The mandate of the European Union’s independent commission created to investigate the Russia-Georgia war in August 2008 stipulated that its findings should have been announced in July. But the report was unexpectedly postponed. Instead, July was marked by U.S. Vice President Joe Biden’s visit to Tbilisi, where Georgian President Mikheil Saakashvili presented him with his country’s second-highest honor, the St. George’s Victory Order, in recognition of Washington’s unwavering support for Georgia.  

The findings of the report were finally issued on Sept. 30 with two main conclusions: First, Georgia triggered the war and, second, Russia’s military response to the attack was excessive and disproportionate.

The commission required nine months and 1.6 million euros ($2.3 million) to reach those conclusions. The first of the findings supported statements made by President Dmitry Medvedev and Prime Minister Vladimir Putin during the opening hours of the conflict. As for the truth of the second conclusion, “excessive and disproportionate” are endemic to Russia’s army. Recall the two Chechen wars, when images of mass destruction evoked memories of Stalingrad during World War II.

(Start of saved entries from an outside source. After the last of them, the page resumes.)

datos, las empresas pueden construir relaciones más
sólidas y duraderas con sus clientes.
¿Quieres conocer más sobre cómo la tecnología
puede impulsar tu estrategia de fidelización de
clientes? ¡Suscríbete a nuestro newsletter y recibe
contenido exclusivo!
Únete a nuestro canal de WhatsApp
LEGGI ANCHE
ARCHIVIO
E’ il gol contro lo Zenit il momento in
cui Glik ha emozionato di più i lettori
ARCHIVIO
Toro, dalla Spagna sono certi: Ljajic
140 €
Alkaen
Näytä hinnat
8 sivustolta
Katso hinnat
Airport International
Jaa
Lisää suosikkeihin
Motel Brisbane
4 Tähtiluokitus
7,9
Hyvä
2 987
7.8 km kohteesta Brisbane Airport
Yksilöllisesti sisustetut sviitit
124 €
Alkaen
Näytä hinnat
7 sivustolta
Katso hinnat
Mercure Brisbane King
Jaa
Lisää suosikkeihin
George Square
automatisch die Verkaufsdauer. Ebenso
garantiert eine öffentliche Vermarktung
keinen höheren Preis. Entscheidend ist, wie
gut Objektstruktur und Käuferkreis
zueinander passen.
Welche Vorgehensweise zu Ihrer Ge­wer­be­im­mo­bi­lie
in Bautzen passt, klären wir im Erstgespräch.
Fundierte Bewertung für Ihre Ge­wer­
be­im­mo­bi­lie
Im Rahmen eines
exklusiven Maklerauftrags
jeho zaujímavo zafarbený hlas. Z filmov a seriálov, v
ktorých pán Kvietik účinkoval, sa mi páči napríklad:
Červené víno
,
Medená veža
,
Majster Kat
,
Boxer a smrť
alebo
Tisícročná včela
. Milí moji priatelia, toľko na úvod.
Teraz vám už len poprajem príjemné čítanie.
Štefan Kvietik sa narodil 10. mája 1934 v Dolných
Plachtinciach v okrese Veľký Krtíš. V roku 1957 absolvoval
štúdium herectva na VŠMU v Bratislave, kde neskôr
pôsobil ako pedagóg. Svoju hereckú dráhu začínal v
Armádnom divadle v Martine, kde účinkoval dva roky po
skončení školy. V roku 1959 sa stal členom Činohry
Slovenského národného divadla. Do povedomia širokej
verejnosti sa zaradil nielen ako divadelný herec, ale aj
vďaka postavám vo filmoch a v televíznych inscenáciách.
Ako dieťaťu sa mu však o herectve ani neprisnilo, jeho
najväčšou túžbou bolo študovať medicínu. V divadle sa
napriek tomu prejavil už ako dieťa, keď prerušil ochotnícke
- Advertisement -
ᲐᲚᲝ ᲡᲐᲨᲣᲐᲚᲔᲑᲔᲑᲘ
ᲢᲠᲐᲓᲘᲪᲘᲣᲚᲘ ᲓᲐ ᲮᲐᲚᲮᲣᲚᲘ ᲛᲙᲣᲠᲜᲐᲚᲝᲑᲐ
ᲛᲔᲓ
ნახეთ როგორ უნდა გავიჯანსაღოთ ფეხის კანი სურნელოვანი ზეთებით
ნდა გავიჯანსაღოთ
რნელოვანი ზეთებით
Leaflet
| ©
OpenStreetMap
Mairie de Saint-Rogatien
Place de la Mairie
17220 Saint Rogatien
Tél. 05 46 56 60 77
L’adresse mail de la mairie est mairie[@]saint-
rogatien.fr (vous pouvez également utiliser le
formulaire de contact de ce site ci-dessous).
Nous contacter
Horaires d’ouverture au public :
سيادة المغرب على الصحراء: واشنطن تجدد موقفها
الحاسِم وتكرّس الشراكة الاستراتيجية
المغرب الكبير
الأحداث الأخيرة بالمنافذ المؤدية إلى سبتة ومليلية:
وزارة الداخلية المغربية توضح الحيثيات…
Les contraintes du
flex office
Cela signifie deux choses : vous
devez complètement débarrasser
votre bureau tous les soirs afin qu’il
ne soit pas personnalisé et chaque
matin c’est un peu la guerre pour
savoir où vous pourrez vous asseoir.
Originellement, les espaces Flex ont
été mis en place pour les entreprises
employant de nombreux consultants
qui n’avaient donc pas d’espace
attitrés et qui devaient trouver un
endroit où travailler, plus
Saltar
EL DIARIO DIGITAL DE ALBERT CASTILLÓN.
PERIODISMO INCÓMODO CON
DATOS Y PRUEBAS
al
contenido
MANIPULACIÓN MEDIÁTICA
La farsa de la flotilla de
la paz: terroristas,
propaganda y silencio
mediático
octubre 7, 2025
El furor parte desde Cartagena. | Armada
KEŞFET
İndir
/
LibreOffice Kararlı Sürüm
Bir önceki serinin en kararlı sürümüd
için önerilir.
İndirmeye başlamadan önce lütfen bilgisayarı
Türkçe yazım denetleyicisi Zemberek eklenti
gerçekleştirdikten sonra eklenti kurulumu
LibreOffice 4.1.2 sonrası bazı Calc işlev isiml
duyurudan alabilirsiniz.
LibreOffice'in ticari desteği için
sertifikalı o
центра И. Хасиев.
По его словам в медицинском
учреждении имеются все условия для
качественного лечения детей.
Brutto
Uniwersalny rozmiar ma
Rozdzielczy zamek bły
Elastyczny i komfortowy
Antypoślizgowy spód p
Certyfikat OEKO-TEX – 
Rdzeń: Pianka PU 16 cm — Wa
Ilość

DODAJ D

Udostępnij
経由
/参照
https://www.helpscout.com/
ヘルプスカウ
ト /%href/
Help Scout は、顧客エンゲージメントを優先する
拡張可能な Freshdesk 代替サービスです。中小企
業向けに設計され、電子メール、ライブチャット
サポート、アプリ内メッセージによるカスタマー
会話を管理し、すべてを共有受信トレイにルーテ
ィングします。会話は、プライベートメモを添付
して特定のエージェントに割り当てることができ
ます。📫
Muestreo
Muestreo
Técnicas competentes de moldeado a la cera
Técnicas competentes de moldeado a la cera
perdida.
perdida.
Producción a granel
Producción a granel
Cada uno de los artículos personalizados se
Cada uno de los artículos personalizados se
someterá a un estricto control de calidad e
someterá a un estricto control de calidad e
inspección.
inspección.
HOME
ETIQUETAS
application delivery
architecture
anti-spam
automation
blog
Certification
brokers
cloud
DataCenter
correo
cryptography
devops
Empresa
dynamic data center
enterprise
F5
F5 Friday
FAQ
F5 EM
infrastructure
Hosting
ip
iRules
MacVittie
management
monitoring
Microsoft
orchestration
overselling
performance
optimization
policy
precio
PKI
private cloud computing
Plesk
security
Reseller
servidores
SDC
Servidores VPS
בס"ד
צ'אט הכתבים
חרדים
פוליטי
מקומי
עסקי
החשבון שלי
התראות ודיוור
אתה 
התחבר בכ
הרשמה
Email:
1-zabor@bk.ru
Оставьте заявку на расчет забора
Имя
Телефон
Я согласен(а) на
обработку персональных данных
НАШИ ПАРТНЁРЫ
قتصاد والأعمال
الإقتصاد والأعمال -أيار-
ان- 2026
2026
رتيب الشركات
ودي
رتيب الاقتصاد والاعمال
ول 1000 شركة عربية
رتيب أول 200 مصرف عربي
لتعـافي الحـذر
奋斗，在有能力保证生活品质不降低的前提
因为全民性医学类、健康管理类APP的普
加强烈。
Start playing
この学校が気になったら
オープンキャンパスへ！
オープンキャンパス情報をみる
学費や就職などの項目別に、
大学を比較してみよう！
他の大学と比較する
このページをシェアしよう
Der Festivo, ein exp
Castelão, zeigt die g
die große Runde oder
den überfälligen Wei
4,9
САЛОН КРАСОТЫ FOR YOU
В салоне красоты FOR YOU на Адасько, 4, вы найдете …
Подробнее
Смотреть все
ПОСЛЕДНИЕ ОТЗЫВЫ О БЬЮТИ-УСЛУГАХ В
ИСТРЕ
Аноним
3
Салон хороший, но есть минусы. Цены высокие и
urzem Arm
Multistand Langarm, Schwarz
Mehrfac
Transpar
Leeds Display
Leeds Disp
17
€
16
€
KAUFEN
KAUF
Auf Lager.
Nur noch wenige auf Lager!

Unfortunately, Russia’s army is simply incapable of waging “proportionate” warfare. This is not because the generals are bloodthirsty or because the soldiers are excessively cruel. The problem is that the condition of Russia’s army has steadily deteriorated since the Soviet Union collapsed. Until only recently, nobody in Russia has put any serious effort into creating effective armed forces. The years of liberal economic reforms essentially destroyed the country’s military-industrial complex, and with it, any hopes of equipping our men with modern and accurate weapons.

Of course, we could tie Prime Minister Vladimir Putin and former President Boris Yeltsin to the whipping post for having neglected Russia’s vital interests. But when the shells start flying, you have to fight the best you can with whatever weapons and technology that you have.

Therefore, nobody was surprised when press reports emerged hot on the heels of the August war claiming that errant Russian bombs had fallen on civilian neighborhoods rather than on Georgian forces. And when investigative journalists later found that more Russian airplanes and helicopters might have been downed by friendly fire than by Georgian missiles, it was viewed as tragic, but not surprising.

The finding that Georgia triggered the war puts Saakashvili in a particularly bad light. He could not have had any illusions about what awaited Georgia if the huge Russian military machine were to descend upon it. Saakashvili’s irresponsibility and recklessness should have turned him into a pariah in the eyes of the international community.

Instead, Russia was the outcast for a full year — a fact that Biden did not fail to point out during his visit to Tbilisi. But all of that miraculously changed with the EU report. The conclusions incriminating Georgia made such an indelible impression on delegates at recent session of the Council of Europe Parliamentary Assembly that they disregarded Georgia’s bid to deprive the Russian delegation of voting power. And if Heidi Tagliavini, head of the independent fact-finding mission on the war, had managed to publish the EU report in July, Biden would probably have flung the St. George’s Victory Order back into Saakashvili’s face.

Alexei Pankin is the editor of WAN-IFRA-GIPP magazine for publishing business professionals.